1972 Volkswagen 1302 LS Limousine
Ixo - CLC334N (diecast)

Published 07/26/22

The VW Käfer arrived in the US in 1949. At the time called just “the Volkswagen”, it was not a hit. Yet, slowly the average American came to appreciate that German oddball as a sturdy, economical and reliable car. By the 1960s, it was immensely popular, and affectionately known as the Beetle. However, North American and even Japanese brands wised-up to the Beetle’s success. With that, in the late 60s VW had quite a few competitors in the Beetle segment. Therefore, VW needed to improve their only passenger car, the VW Limousine. At a huge expense, VW decided to reduce the price of the regular Beetle and introduce a new improved version. These new models were the 1302 and the 1302 S. The 1302 was the cheaper one, with the regular 1.3-liter engine, while the 1302 S was the new 1.6 version. 

For VW, the project for the new 1302 was the most expensive improvement yet to the Beetle.

While in Europe the new model was called the 1302 S, in the US VW called it Super Beetle. The most striking feature of the 1302 S (at least for publicity) was the bigger engine. VW used the most powerful power plant ever on a Bug, the Typ 126. It was a 1584 cm³ flat-4 with dual intake ports that delivered about 50 hp, improving top speed to almost 130 km/h. However, just as important as the new engine, was the new suspension system. Up front, VW used a new MacPherson suspension with helicoidal springs. That made the Käfer smoother to drive with a much more precise steering. Moreover, the new suspension setup freed-up space in the trunk. With that, trunk space grew by 86% (!) and now the spare tire laid flat in the trunk. 

The Super Beetle looks slightly more “bulbous” than the previous iteration.

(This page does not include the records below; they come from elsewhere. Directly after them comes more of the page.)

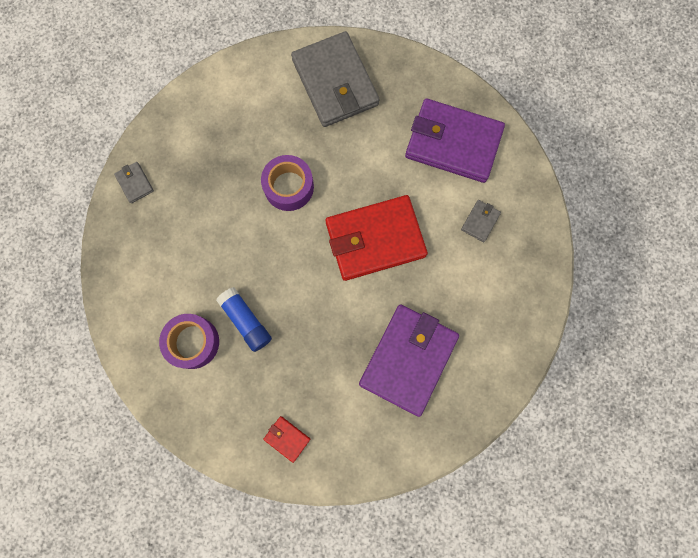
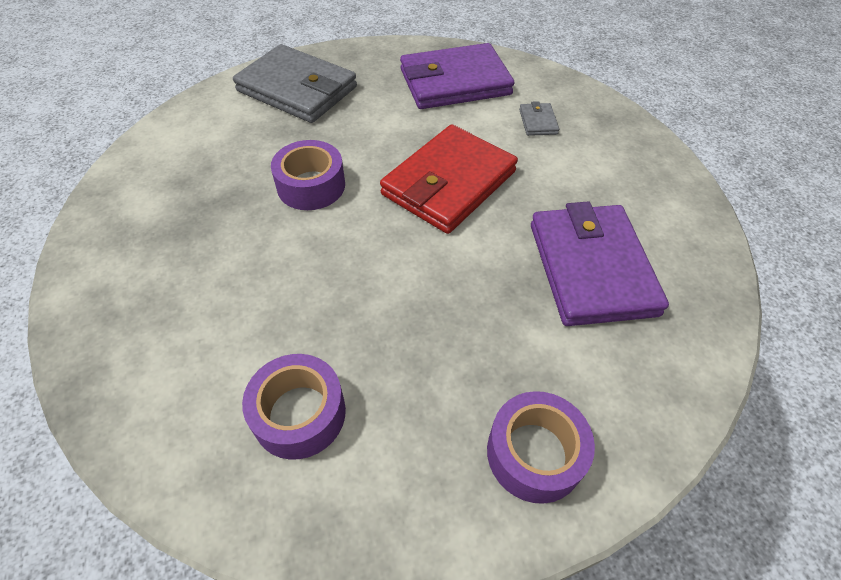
camera: 35 degrees left, 25 degrees down
grey wallet [114,162,154,203] -> none
blue glue stick [216,287,272,352] -> none
red wallet [263,416,310,463] -> purple tape [487,391,595,504]

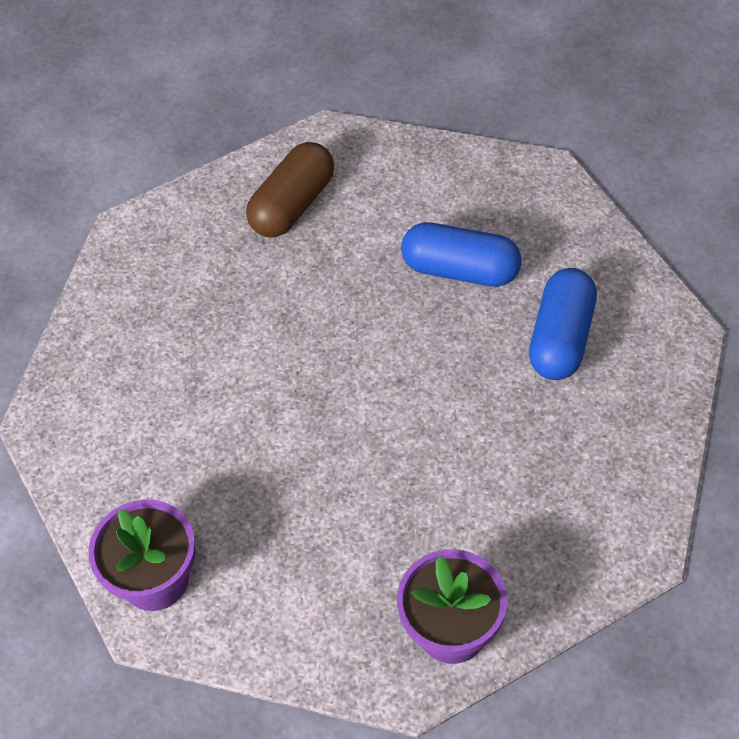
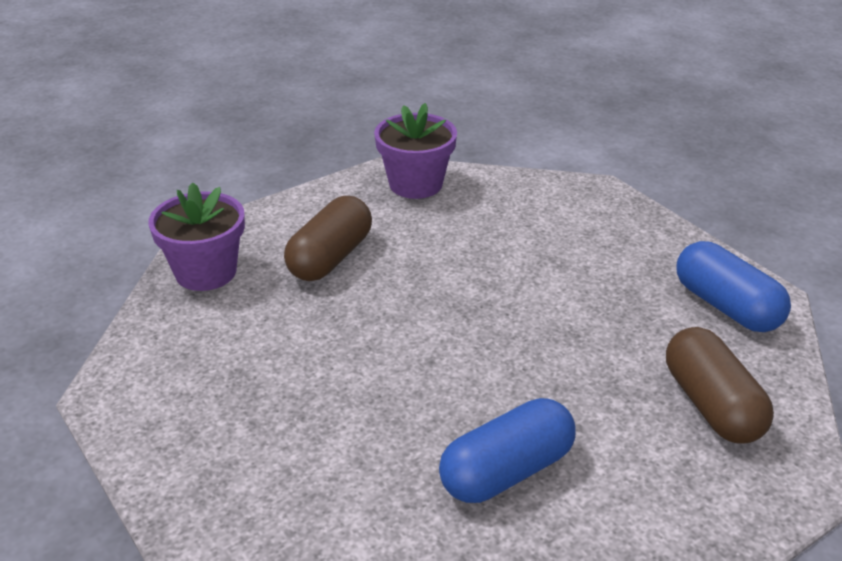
camera: 125 degrees right, 20 degrees down
blue capsule [529,268,597,380] -> blue capsule moved to [677,241,791,332]
none -> brown capsule [284,196,372,281]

The first 1302 S came out of the assembly lines at the Wolfsburg and Emdem plants in August of 1970, as a 1971 model. Compared to the previous model, because of the improvements, the new 1302 S had a somewhat bloated shape. With that, Beetle enthusiasts initially didn’t have a very favorable reception to the 1302. Nonetheless, just in 1971, VW sold 700,000 units, and on February 17th, 1972, the 15,007,034th came out. That day VW broke Ford’s Model T production record established 60 years prior. With that sort of performance, to celebrate VW produced a handful of special editions in most markets. Nonetheless, in 1973 VW replaced the 1302 with the 1303, an even further-improved version of the Super Beetle. By then, most manufacturers had “compact and economical” cars, consequently the Beetle had to evolve.

While the air vents are not perforated, the “1302 LS” badge is photoetched.

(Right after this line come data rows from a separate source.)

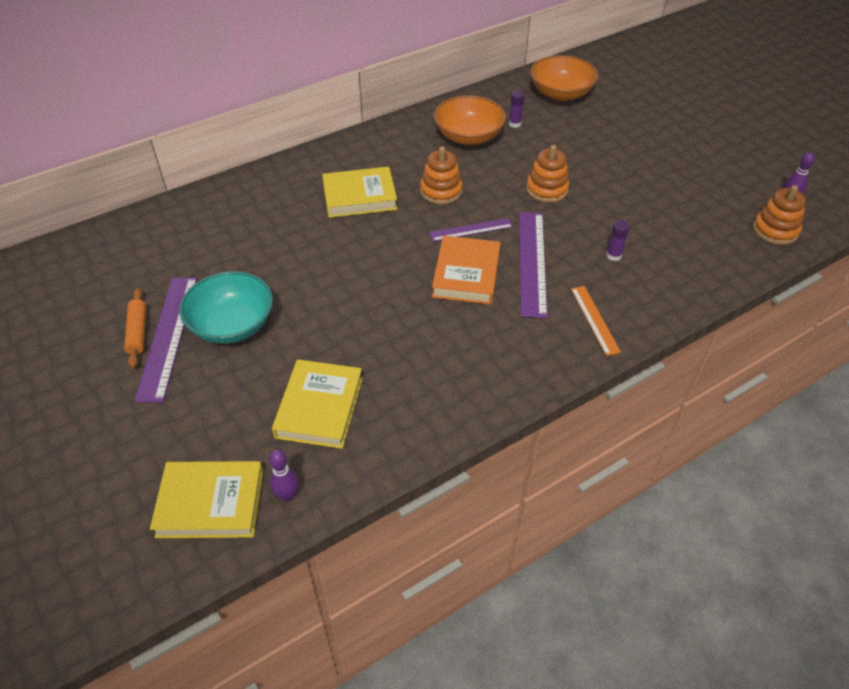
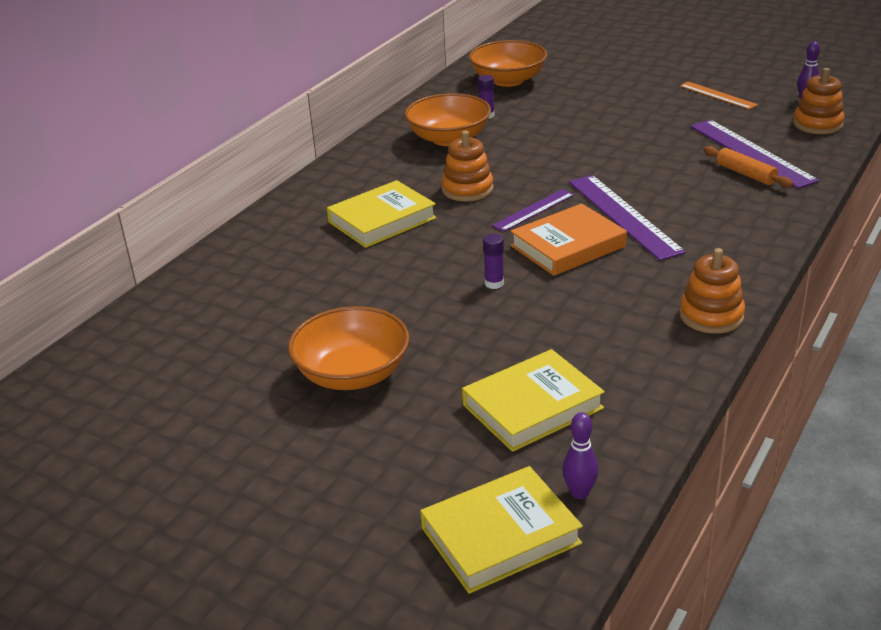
camera: 25 degrees left, 15 degrees down
orange rolling pin [124,288,146,368] -> orange rolling pin moved to [703,146,793,187]
purple ruler [134,278,197,402] -> purple ruler moved to [690,120,820,189]
turquoise bowl [180,271,273,344] -> orange bowl [288,306,409,390]
yellow book [272,359,363,449] -> yellow book turned 75 degrees clockwise [462,349,605,452]
orange book [432,236,501,304] -> orange book turned 75 degrees clockwise [510,204,627,276]
orange stacking toy [526,145,569,203] -> orange stacking toy moved to [679,248,745,334]
orange ruler [571,286,621,356] -> orange ruler moved to [680,82,758,110]
purple glue stick [606,220,630,261] -> purple glue stick moved to [483,234,504,289]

In all honesty, I got this model because I was curious. So far, Schuco has delivered some fantastic Käfer models to my collection. Simply put, the brand became synonymous with “great Käfer in 143rd”. Nonetheless, I’m also a big fan of Ixo. From all the pics I found of Ixo’s 1302 LS (a “luxury” version of the regular 1302 S), it looked the part. Besides, I “needed” a Super Beetle for the W-143 Garage. With that, I took the chance and here it is. And as you can see, this 1302 LS really does look the part. Of course, I could do without the dead-eye headlights 🙄, however Ixo delivered a pretty good model. Nicely detailed and quite cheap, I consequently consider this one as a home run.